Admiral Samuel Paparo, commander of U.S. Indo-Pacific Command, disclosed in April 2026 Senate testimony that the military is operating a Bitcoin node and evaluating proof-of-work protocol as a cybersecurity tool for power projection. The disclosure marks the first public confirmation that INDOPACOM is exploring Bitcoin’s consensus mechanism beyond financial applications, grounding the initiative in theories developed by MIT Fellow Jason Lowery, who serves as Special Assistant to the admiral.

How Bitcoin’s Proof-of-Work Entered Military Strategy

Lowery’s framework, detailed in his book “Softwar,” positions Bitcoin mining as “macrochips” embedded in global electrical grids, creating deterrence through energy-intensive computation. His theory argues that proof-of-work consensus solves control signal vulnerabilities—including DDoS attacks, Sybil attacks, and forged commands—by anchoring security to distributed computational work rather than centralized authority. The Department of Defense’s 2002 definition of power projection as “the ability of a nation to apply all or some of its elements of national power to rapidly and effectively deploy and sustain forces” provides the operational framing. Paparo’s testimony suggests the military views Bitcoin’s censorship-resistant architecture as distinct from traditional finance, where governments can freeze assets, as demonstrated by Cyprus’s 40% bail-in of deposits in 2013.

INDOPACOM’s Bitcoin Node and Practical Applications

While Paparo confirmed INDOPACOM is running a Bitcoin node, no official details on experimental findings have been disclosed. Multisignature wallets emerged as a concrete application model, requiring geographically dispersed keys to authorize transactions—a structure that mirrors military command-and-control redundancy. The timing of Paparo’s testimony, days after Iran demanded Bitcoin payment for Strait of Hormuz passage, underscored the strategic relevance of understanding cryptocurrency’s role in state coercion. However, a critical tension remains unresolved: Bitcoin’s script layer governs internal transactions, not external network security, and Lowery’s thesis on anchoring external systems to Bitcoin “starts to stall out,” according to available sources.

Proof-of-Work as Cyber Deterrence Infrastructure

The military’s interest in proof-of-work extends beyond Bitcoin itself. Lowery’s concept frames energy-intensive consensus as a security protocol, stating “we know for sure that electro-cyber domes can function successfully as a security protocol because this is what Bitcoin uses to secure itself.” This approach targets vulnerabilities in command signal integrity—a persistent problem in networked military systems. Whether INDOPACOM intends to apply proof-of-work concepts to proprietary defense networks or leverage Bitcoin’s existing infrastructure remains unclear, as does the reason Lowery’s book was removed from distribution at military request prior to 2026.
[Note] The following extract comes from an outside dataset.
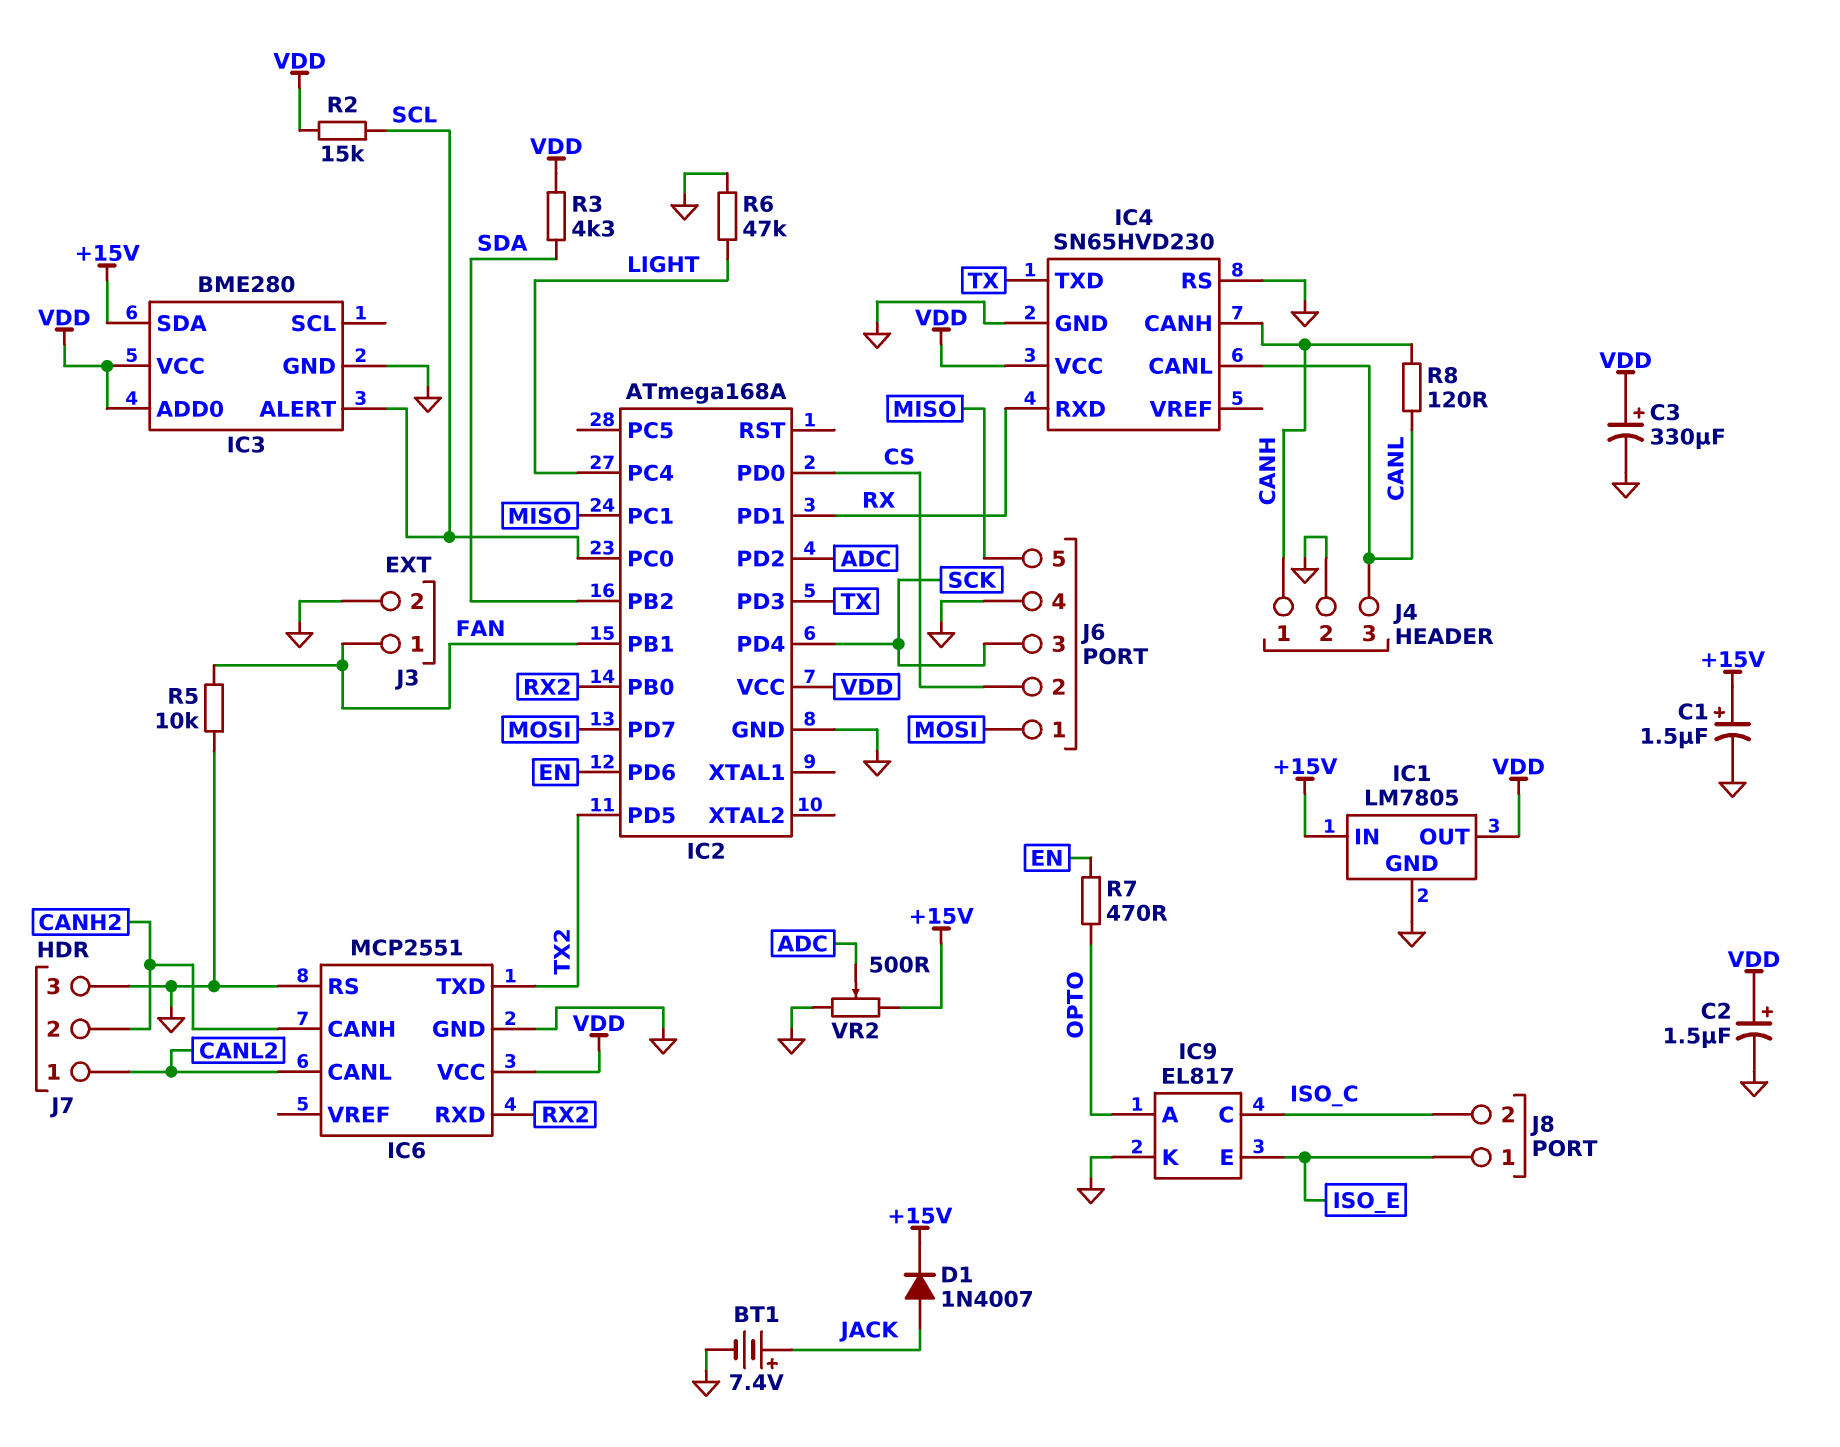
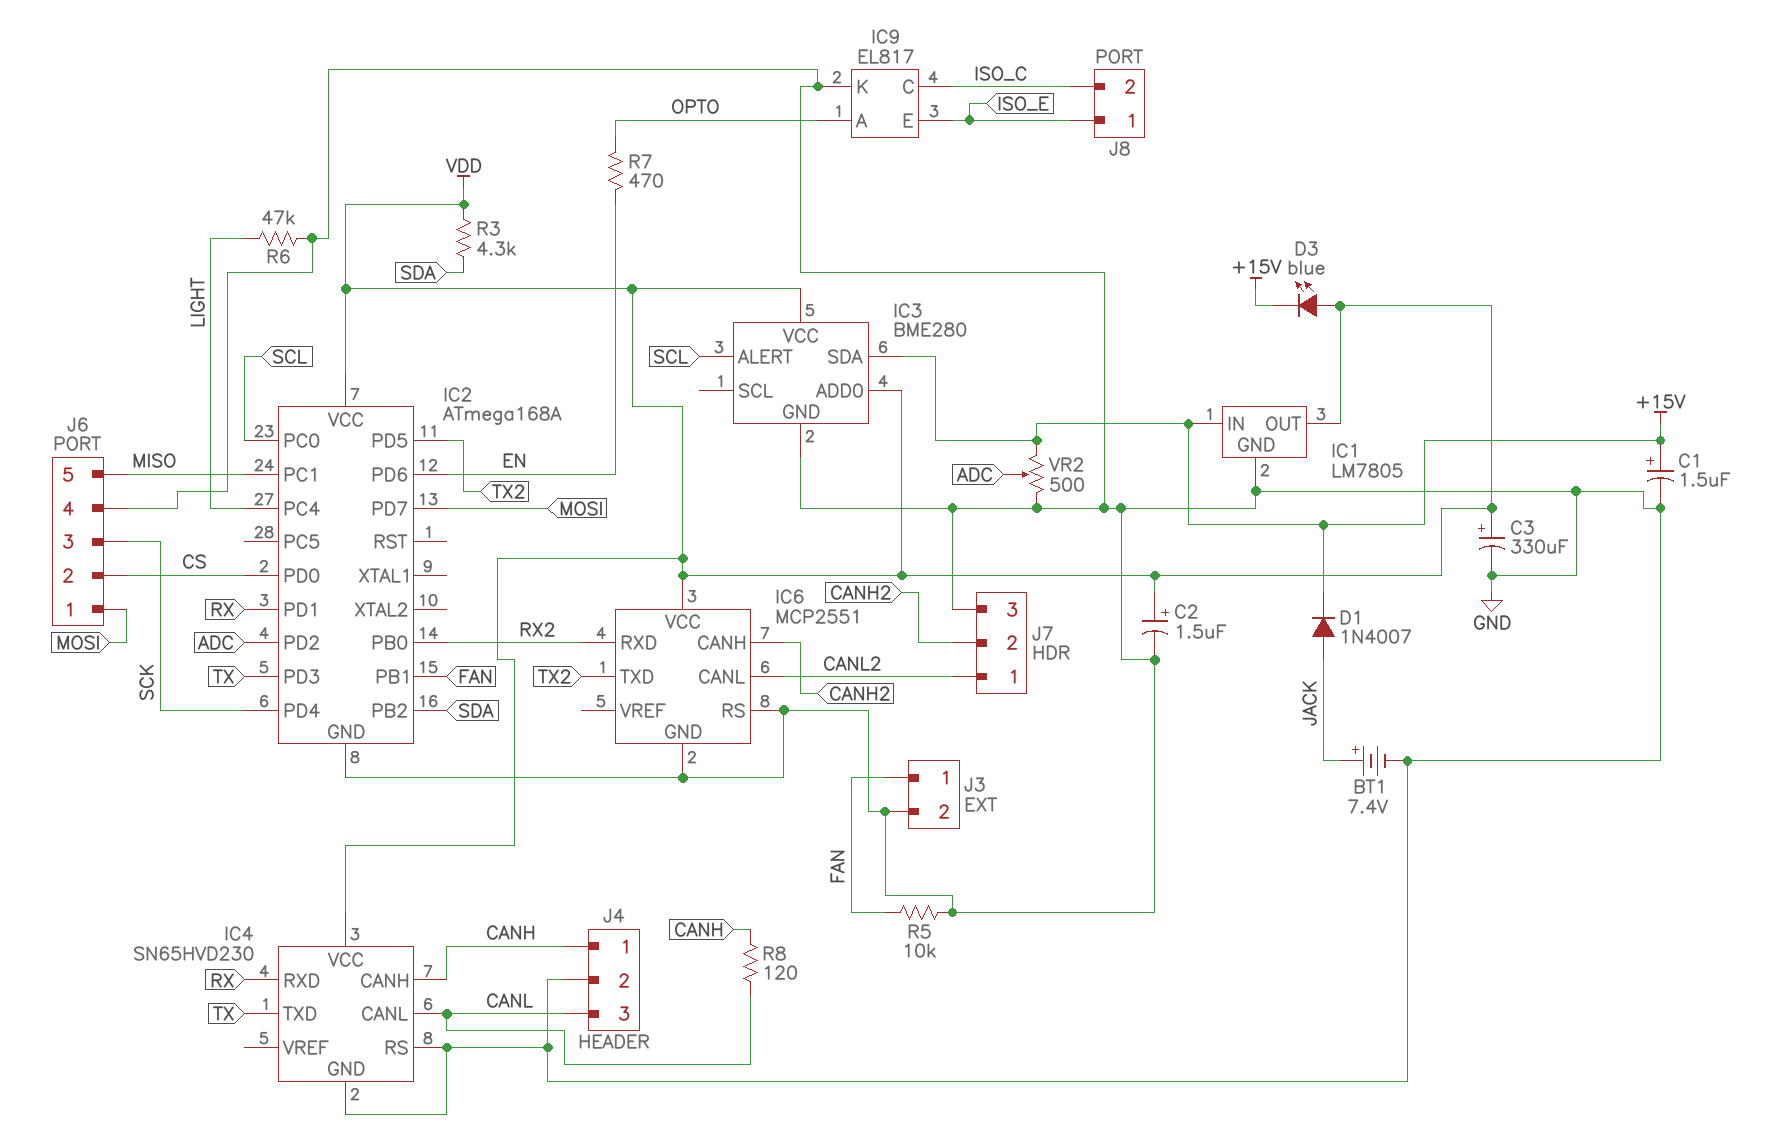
D3: none -> LED blue (A VDD, K +15V)
R2: 15k (SCL, VDD) -> none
Next Steps and Open Questions

No official Department of Defense statement has confirmed plans for operational Bitcoin integration. The Senate Armed Services Committee hearing in April 2026 raised the profile of the research, but no deployment timeline has been announced. The core strategic question—whether proof-of-work’s energy cost creates genuine deterrence or simply raises operational complexity—remains untested at scale.